Thursday, May 6, 2010

Reel Happy

The bottom line is that a long day of shopping the big name box stores for a reel push mower didn't pay off. We returned home tired, dejected, and a little upset. Fortunately, there was a silver lining. The few mowers we did give the once-over gave us a better idea of what we were looking for, or to be more accurate, what we were NOT looking for. So, we left Big Box Store U.S.A. behind and took our business on-line.

One of the positive aspects of shopping on-line is that you have access to a large selection of products in order to compare. In our case, it would be like having a neighborhood lawn care store next door that sells nothing but reel mowers. You could select old reliable, or ergonomic and trendy. You could choose lightweight, or go gang-reel mad. The number of possibilities seems limitless and perhaps a little maddening if "ALL I WANT IS A MOWER!" We narrowed our selection by taking into account cutting width, handle style, weight, and cost. We also took into consideration where the mower was manufactured and the opinions of previous shoppers.

Three mowers stood tall.

Pro-Mow, an Indiana based company better known for its gang-reel mowers, offers a 20" 5 blade reel mower for $149.00. This was the most expensive mower we considered, and at 38 lbs., it was also the heaviest.

The Prison Reel Mower is a 16" 5 blade mower that tips the scales at 32 lbs. This robust mower is hyped as a "tough piece of equipment designed to withstand heavy use," and as its name suggests, this model is commonly sold to prisons and correctional facilities. The solid construction aside, this mower should be considered merely to have the opportunity to "mow like a convict." The mower is billed at $119.00

Another Indiana manufactured mower, this beauty from the American Lawn Mower Company (ALM Co.) has 7 blades, a 16" mowing width, and is designed specifically to cut low growing, creeping grasses. It weighs 28 lbs. and was listed at $79.99 at at the time of purchase.

So, without surprise (because I just told you), the winner was...

We selected the ALM Co. mower because it best suit our needs, but it didn't hurt that it was also the least expensive.

The Pro-Mow was the largest, heaviest, and most expensive of the three mowers we narrowed it down to. The price was reasonable. However, for the minuscule size of our lawn, we didn't feel we required a 20" mower. Also, there was a foreseeable problem, based on some unfavorable reviews of the Scotts Classic, with the handle that both the Pro-Mow and Scotts share. Several reviewers called the handle of the Scotts Classic "flimsy" and prone to twisting as the nuts loosened. A few reviewers mentioned having to weld or reinforce the handle in order remedy the problem. The T-shaped handle available on the Prison and ALM Co. mowers is stiffer and less apt to twist and loosen over time.

I was intrigued by the Prison Mower.
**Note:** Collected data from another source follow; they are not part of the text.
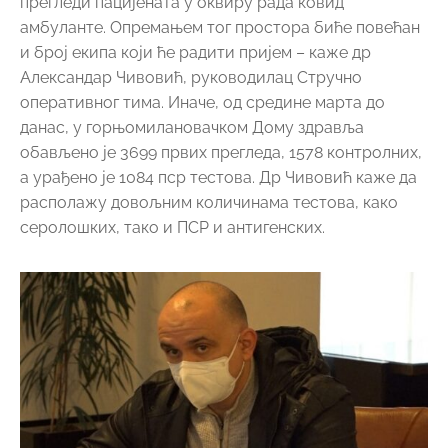
прегледи пацијената у оквиру рада ковид
амбуланте. Опремањем тог простора биће повећан
и број екипа који ће радити пријем – каже др
Александар Чивовић, руководилац Стручно
оперативног тима. Иначе, од средине марта до
данас, у горњомилановачком Дому здравља
обављено је 3699 првих прегледа, 1578 контролних,
а урађено је 1084 пср тестова. Др Чивовић каже да
располажу довољним количинама тестова, како
серолошких, тако и ПСР и антигенских.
I liked the fact that it was a solid metal design with a history of taking abuse. It didn't hurt that I had a picture in my head of pushing my new Prison Mower across the lawn on a Saturday morning decked out in an orange jumpsuit, sucking down a Stroh's, with the initials D.O.C stamped on my back. It would have been good for a laugh and a story down the road. I didn't see any drawbacks with this mower. The only disadvantage it has is that it cost slightly more than the ALM Co. mower.

Weight didn't play much of a role in the decision. Though many reel mowers are hyped as being lightweight, at ~30 lbs., all three mowers were light enough for my wife to handle. In retrospect, after purchasing and using the ALM Co. mower, my one complaint is that the mower could use a couple extra pounds. The mower tends to skip through uneven sections of the lawn. A few more "lbs" would help the mower ride a little smoother through the the divots and ruts. This, of course, represents one of the drawbacks of shopping on-line - the inability to take a product out for a "test-drive".

We have now owned and used the the American Lawn Mower Company 16" Bent Reel Mower for two weeks. Gone is the wasted time spent winding up the old gasoline mower. Gone is the wasted fuel, the annoyance of listening to the whine of the engine, and returning to the house smelling like oil and exhaust. In trade, we cut the lawn a little more often than we used to and we get a little bit more of a workout pushing the mower up the hill, but we accepted this before we signed-on. Ya, we feel pretty good about our purchase. And I think our neighbors are happy that our front lawn isn't a weed choked jungle anymore. We're happy. They're happy. I guess you could say we've made everyone happy, reel happy.